Your goal: Output exactly the lines from the one containing "Най-важното днес – 3 юни 2026 г." to the last line of the material, inclusive, and nothing more.

Dataset excerpts:
----------------
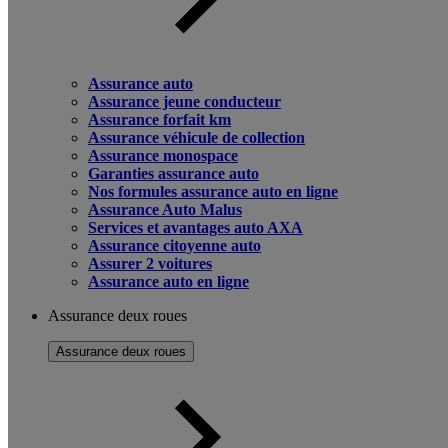
Assurance auto
Assurance jeune conducteur
Assurance forfait km
Assurance véhicule de collection
Assurance monospace
Garanties assurance auto
Nos formules assurance auto en ligne
Assurance Auto Malus
Services et avantages auto AXA
Assurance citoyenne auto
Assurer 2 voitures
Assurance auto en ligne
Assurance deux roues
Assurance deux roues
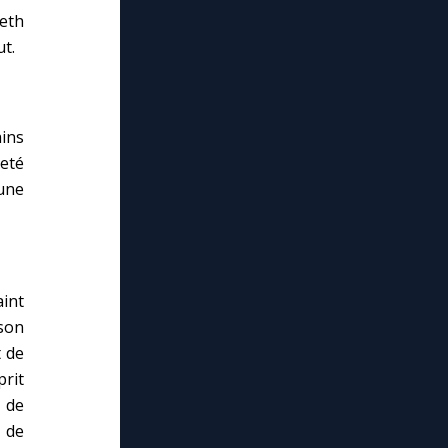
reth
ut.
ins
eté
 une
aint
 son
t de
prit
n de
é de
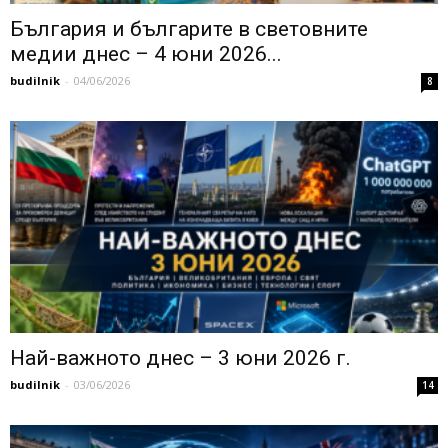
България и българите в световните
медии днес – 4 юни 2026...
budilnik
-
04/06/2026
8
Най-важното днес – 3 юни 2026 г.
budilnik
-
03/06/2026
14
----------------
Task answer:
Най-важното днес – 3 юни 2026 г.
budilnik
-
03/06/2026
14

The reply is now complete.